Assignment -> Could you copy every line of the data that contains "explicit"?

Source data ->
• • • • •
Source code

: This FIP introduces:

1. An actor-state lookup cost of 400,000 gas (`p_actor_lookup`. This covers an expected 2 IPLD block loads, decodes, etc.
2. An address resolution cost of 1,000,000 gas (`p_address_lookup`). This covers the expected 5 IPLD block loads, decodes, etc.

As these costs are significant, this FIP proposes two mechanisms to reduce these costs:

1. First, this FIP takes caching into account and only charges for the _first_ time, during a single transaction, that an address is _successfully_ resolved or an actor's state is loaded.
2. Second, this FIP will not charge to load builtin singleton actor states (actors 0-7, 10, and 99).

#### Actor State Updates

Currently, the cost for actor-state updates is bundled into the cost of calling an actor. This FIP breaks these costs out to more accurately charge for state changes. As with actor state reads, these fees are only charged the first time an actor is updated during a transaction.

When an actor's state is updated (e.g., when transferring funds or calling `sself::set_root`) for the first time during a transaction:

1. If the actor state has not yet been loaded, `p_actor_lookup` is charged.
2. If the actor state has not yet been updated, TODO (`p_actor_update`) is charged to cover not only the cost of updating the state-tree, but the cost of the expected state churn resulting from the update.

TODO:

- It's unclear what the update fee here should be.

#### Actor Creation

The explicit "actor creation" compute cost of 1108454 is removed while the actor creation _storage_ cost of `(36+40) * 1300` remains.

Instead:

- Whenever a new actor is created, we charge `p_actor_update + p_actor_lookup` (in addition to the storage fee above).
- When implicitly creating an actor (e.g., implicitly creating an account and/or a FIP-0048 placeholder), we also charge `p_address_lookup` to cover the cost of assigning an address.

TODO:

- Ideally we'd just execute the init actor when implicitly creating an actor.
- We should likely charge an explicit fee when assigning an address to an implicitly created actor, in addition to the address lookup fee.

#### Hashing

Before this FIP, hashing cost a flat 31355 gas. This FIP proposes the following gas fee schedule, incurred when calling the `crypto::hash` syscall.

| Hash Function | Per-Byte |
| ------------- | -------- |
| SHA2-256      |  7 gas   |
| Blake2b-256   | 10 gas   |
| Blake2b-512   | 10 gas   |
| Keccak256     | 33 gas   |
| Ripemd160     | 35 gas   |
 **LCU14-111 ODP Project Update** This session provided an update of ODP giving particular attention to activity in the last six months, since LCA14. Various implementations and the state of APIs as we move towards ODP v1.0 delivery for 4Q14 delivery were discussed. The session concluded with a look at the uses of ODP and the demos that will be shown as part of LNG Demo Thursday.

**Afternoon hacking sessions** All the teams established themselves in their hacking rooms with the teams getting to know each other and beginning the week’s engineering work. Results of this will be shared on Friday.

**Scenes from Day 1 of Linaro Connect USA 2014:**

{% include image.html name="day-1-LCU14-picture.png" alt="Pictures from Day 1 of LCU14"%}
• • • • •
Exercise answer ->
The explicit "actor creation" compute cost of 1108454 is removed while the actor creation _storage_ cost of `(36+40) * 1300` remains.
- We should likely charge an explicit fee when assigning an address to an implicitly created actor, in addition to the address lookup fee.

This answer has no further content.